■ **RECORDS SUPPLIED**:
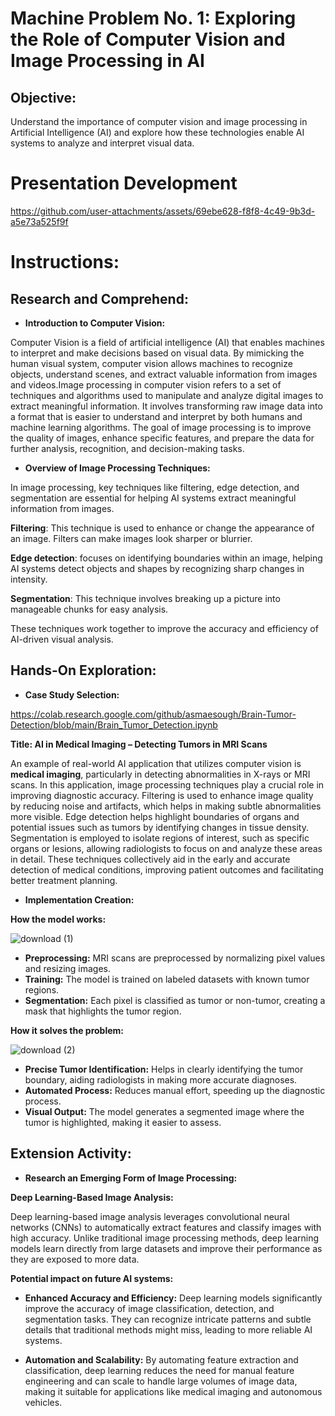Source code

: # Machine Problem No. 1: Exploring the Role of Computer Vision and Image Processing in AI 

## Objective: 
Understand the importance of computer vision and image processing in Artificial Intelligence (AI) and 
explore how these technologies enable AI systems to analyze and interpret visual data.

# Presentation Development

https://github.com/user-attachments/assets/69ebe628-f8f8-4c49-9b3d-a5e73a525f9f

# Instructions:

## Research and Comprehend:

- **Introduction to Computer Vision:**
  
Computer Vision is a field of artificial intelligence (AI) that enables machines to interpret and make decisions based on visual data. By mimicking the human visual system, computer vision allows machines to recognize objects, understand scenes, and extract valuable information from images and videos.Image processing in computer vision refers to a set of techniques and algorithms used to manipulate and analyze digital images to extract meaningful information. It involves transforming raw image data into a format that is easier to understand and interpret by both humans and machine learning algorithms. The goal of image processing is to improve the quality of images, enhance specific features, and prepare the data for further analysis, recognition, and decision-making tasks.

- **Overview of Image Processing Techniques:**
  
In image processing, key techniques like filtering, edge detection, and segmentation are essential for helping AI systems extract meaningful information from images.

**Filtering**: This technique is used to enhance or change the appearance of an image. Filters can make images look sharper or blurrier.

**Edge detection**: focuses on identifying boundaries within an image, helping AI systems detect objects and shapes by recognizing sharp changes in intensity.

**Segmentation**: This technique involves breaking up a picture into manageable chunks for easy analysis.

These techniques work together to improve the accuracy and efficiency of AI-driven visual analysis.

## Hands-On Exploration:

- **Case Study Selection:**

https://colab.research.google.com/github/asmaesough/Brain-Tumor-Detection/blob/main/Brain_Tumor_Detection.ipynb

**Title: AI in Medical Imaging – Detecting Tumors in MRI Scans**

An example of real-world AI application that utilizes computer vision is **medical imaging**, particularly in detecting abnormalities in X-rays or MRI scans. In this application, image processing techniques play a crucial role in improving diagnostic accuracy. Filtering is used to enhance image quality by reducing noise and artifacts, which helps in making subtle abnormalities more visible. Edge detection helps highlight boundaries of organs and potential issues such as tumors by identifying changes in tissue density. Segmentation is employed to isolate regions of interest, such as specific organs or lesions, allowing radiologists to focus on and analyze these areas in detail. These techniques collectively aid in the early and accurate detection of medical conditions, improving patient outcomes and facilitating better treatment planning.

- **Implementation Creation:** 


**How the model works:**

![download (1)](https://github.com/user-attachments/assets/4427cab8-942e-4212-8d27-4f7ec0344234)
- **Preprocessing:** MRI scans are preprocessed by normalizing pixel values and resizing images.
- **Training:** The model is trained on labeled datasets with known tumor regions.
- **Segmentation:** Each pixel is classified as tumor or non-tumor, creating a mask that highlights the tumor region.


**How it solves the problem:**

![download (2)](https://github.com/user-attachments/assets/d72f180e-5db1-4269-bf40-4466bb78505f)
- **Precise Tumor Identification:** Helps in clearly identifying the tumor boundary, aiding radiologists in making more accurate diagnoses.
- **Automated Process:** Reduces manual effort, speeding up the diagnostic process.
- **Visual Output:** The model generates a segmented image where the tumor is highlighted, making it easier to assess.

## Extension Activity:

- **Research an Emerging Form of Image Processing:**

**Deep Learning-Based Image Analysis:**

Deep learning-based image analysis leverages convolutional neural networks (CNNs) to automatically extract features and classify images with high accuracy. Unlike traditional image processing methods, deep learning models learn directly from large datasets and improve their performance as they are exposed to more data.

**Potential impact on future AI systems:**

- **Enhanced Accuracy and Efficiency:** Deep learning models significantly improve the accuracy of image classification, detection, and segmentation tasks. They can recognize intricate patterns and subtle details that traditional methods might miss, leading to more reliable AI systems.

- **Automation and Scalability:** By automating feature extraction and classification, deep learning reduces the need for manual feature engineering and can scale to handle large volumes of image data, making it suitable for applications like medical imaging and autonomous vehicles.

■ **ACTIVITY**: State, as a bare number, how many lines of the records above include "attachments".

■ **RESPONSE**: 3